- Problem to work on
Please repeat, word for word, the stretch of the rows below from the line containing "Let's imagine, that" through the line containing "2. Once the", and nothing else.

- Material for the task

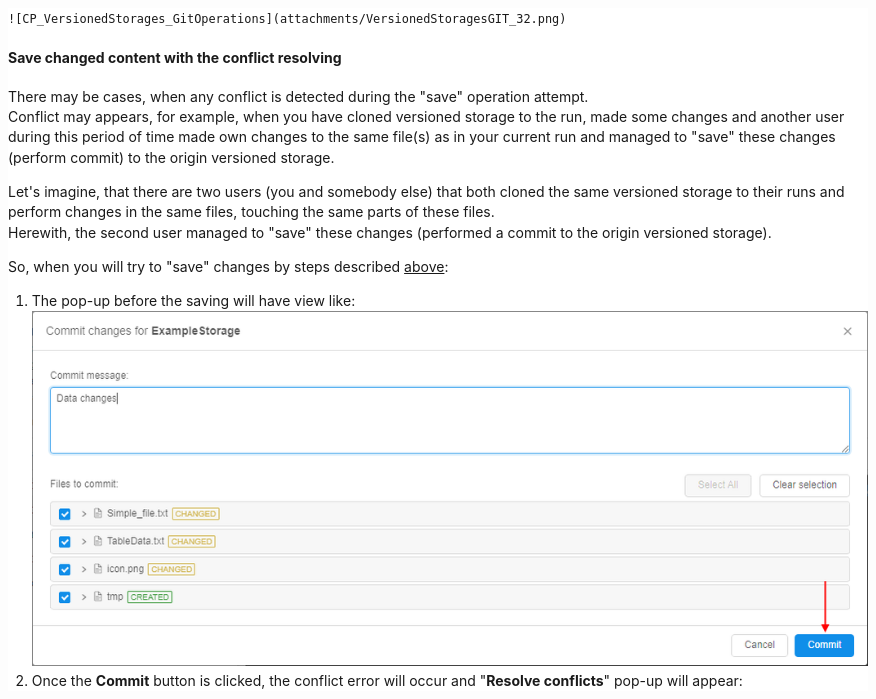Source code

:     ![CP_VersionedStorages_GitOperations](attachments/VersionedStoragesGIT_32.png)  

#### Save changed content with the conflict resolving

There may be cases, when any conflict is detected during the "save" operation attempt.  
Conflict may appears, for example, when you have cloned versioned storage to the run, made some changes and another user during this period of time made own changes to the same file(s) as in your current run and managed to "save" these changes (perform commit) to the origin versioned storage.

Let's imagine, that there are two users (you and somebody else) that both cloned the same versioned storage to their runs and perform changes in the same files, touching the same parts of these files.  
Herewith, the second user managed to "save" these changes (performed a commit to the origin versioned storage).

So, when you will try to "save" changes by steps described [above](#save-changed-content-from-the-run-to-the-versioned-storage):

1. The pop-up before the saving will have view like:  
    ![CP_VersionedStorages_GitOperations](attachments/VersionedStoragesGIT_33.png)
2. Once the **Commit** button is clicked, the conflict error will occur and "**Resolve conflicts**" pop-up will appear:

---

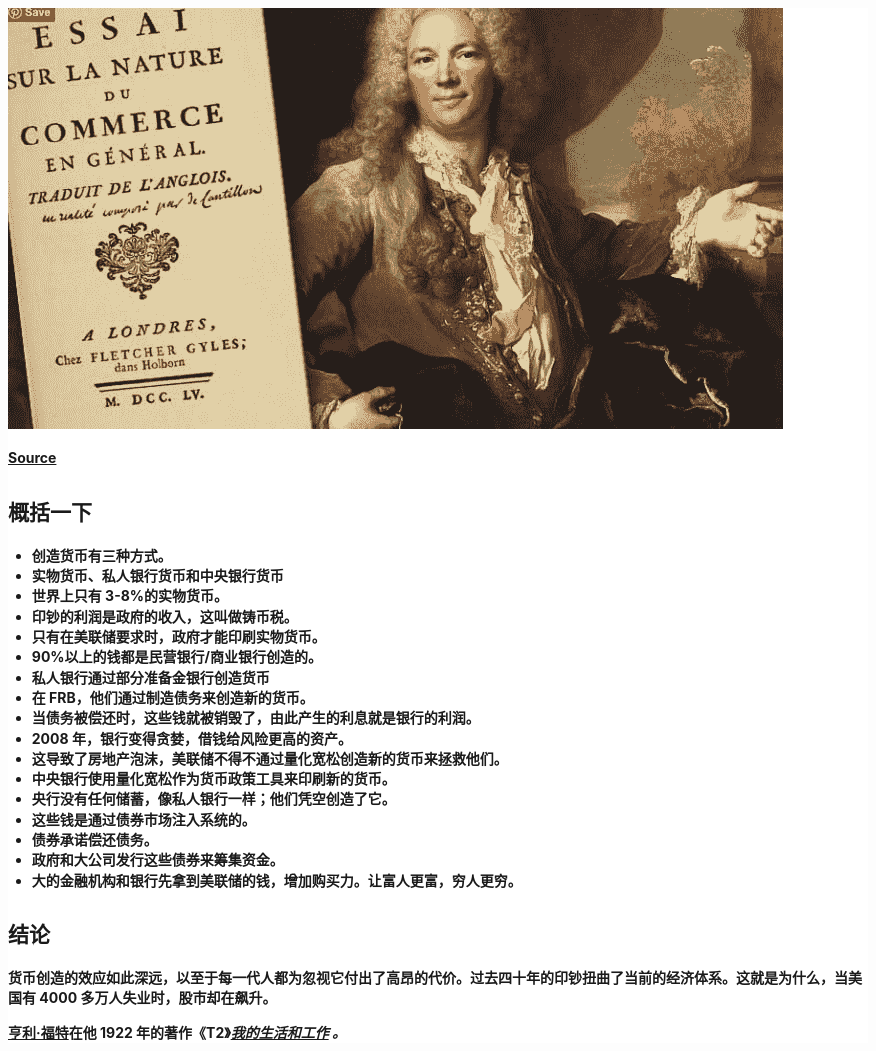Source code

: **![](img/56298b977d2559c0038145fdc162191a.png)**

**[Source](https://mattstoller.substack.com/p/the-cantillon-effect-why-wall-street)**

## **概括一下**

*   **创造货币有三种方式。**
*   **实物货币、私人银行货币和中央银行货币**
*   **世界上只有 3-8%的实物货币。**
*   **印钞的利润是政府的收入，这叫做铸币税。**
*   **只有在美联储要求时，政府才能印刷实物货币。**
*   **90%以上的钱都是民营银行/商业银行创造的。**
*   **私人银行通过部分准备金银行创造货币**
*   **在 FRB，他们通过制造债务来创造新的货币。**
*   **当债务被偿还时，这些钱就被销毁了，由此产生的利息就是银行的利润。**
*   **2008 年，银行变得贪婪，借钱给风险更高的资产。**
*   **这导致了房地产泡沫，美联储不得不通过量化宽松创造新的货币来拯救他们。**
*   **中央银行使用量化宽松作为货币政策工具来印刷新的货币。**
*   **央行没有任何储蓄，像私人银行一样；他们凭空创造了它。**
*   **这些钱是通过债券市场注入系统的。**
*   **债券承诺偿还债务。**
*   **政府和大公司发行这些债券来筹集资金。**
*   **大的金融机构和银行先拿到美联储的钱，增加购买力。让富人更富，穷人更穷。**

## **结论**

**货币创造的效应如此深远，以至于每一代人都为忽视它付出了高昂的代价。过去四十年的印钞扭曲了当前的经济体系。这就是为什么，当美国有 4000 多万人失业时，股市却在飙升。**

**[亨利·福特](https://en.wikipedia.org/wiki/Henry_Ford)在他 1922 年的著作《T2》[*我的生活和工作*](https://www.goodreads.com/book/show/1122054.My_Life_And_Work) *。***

* * *

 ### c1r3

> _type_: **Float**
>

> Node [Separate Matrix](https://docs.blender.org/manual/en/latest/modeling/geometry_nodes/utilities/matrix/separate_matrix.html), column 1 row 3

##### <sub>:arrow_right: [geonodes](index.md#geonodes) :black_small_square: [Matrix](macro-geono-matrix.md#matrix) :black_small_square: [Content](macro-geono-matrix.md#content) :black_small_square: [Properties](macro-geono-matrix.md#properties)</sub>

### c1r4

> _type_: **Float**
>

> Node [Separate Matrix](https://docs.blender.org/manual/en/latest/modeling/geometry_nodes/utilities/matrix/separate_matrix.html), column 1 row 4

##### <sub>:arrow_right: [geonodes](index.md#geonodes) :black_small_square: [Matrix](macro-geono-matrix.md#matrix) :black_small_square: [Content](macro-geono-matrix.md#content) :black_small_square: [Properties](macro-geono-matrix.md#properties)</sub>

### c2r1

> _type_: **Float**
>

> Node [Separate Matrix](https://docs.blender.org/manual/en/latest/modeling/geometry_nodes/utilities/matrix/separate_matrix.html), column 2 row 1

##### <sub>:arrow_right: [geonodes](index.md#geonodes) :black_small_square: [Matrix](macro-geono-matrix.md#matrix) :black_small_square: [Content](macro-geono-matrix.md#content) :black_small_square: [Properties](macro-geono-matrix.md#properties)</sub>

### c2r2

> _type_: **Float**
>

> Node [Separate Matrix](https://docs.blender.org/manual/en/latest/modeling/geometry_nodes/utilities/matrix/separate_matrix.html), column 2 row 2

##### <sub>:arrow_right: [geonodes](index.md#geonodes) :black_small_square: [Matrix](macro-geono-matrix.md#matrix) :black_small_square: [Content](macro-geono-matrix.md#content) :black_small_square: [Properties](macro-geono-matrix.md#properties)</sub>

- Answer box
Let's imagine, that there are two users (you and somebody else) that both cloned the same versioned storage to their runs and perform changes in the same files, touching the same parts of these files.  
Herewith, the second user managed to "save" these changes (performed a commit to the origin versioned storage).

So, when you will try to "save" changes by steps described [above](#save-changed-content-from-the-run-to-the-versioned-storage):

1. The pop-up before the saving will have view like:  
    ![CP_VersionedStorages_GitOperations](attachments/VersionedStoragesGIT_33.png)
2. Once the **Commit** button is clicked, the conflict error will occur and "**Resolve conflicts**" pop-up will appear:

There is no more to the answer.